Al giorno d’oggi, ci sentiamo tutti stressati dal traffico, dal lavoro, da richieste eccessive… ma sappiamo davvero cosa sia? E soprattutto, cosa è il burnout? In realtà la risposta da stress è fondamentale per la sopravvivenza: è infatti l’eccessiva attivazione che risulta dannosa per l’individuo.
Quando avviene una prolungata esposizione allo stress in ambito lavorativo, si crea uno stato sia fisico sia emozionale (Maslach, 1982): ci troviamo di fronte al burnout, o anche detto “stress lavoro-correlato”, sindrome che si sviluppa nell’ambito lavorativo, e che presenta delle conseguenze comportamentali che interferiscono sia con la vita personale e privata, sia con quella organizzativa. Letteralmente “bruciare”, il termine rimanda da un lato alla passione che l’individuo mette nel proprio lavoro, e dall’altro all’incapacità del fuoco di ardere quando è privo di risorse. Così come il fuoco, le energie del lavoratore diminuiscono col tempo e lo rendono bisognoso delle giuste risorse offerte dal contesto lavorativo per svolgere al meglio la propria funzione (Prince, 1980). Dopo Freudenberg, che per primo utilizzò il termine in ambito sociosanitario come sinonimo di fallire e logorarsi, Christina Maslach (la massima esperta di burnout) lo utilizzò per definire una sindrome psicologica alla quale sono maggiormente esposti gli operatori delle “helping profession”, le professioni d’aiuto. L’autrice descrive il burnout come sindrome caratterizzata da tre dimensioni:
- Esaurimento emotivo, la caratteristica centrale del burnout, che fa sentire il lavoratore emotivamente inaridito, esaurito dal lavoro, in quanto percepisce richieste eccessive rispetto alle risorse disponibili. (Maslach e Leiter, 2000).
- La depersonalizzazione, che rappresenta l’aspetto interpersonale dello stress: il soggetto in burnout esprime sentimenti negativi di distacco e disinteresse nei confronti del proprio lavoro ma soprattutto dei destinatari del proprio servizio (Maslach e Leiter, 2000);
- La ridotta realizzazione personale: sentirsi inadeguati e poco competenti per svolgere il proprio lavoro. Le conseguenze evidenti sono il crollo dell’autostima e la sensazione d’insuccesso nel proprio mestiere (Maslach e Jackson, 1981).
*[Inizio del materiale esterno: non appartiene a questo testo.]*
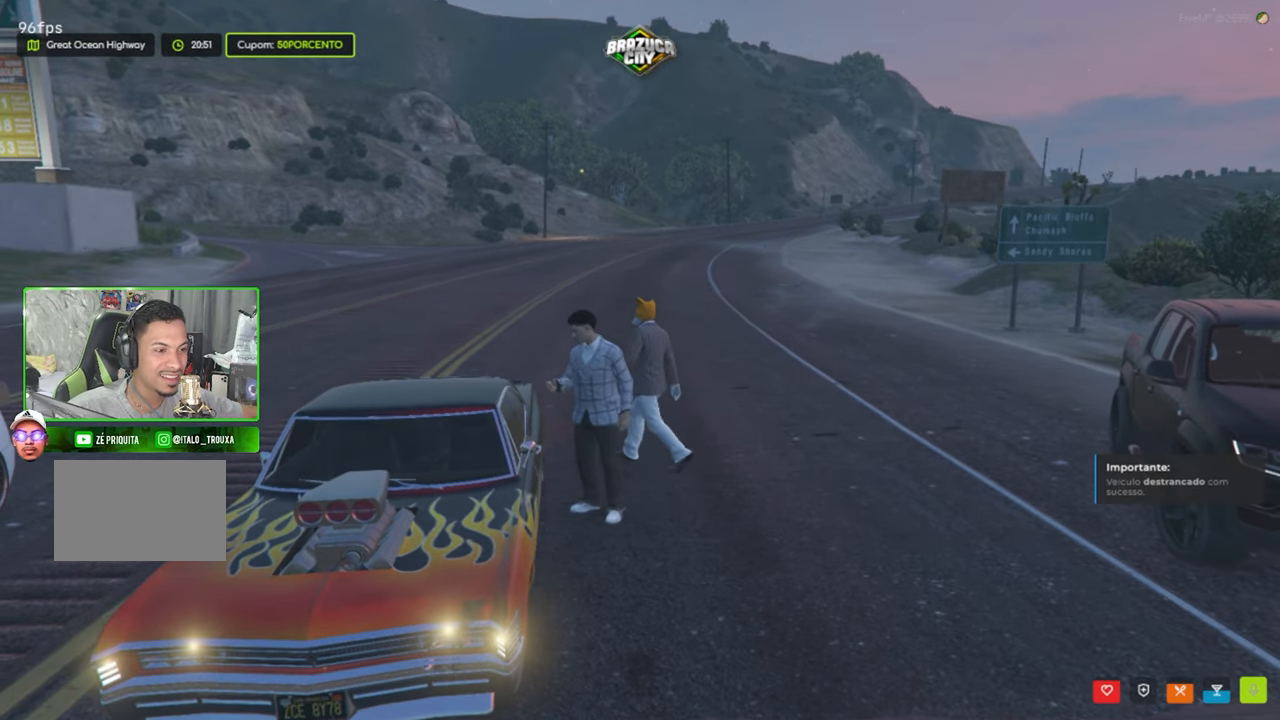
{"keys": [], "mouse": [], "mouse_move": "right", "events": []}
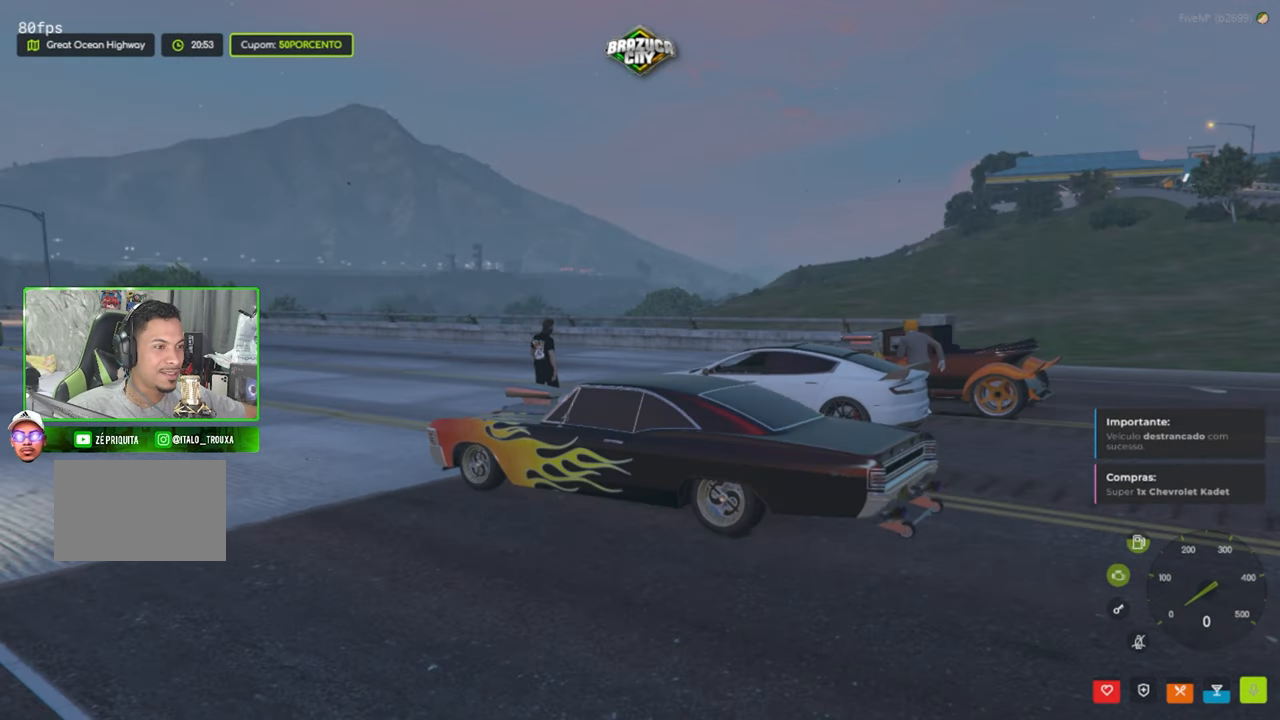
{"keys": [], "mouse": [], "mouse_move": "still", "events": [[200, "g", "down"], [350, "g", "up"]]}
All’inizio, gli studi si sono concentrati sula ricerca delle cause del fenomeno, focalizzandosi su aspetti individuali o condizioni ambientali e lavorative. Oggi sappiamo che l’insorgere della sindrome del burnout è determinata dalla coesistenza di entrambi, insieme ai fattori culturali e interpersonali.
Il burnout si manifesta anche son sintomi somatici, quali disturbi del sonno, dell’alimentazione, il mal di testa e l’emicrania, i disturbi gastrointestinali, la nausea, le disfunzioni sessuali, la rigidità e i dolori muscolari (soprattutto nella zona del collo), la stanchezza cronica, le malattie della pelle, l’abbassamento delle difese immunitarie, cosa che predispone il lavoratore a malattie e sintomi psicosomatici come l’ulcera, raffreddori e influenze (Cherniss, 1983; Schaufeli e Enzmann, 1998).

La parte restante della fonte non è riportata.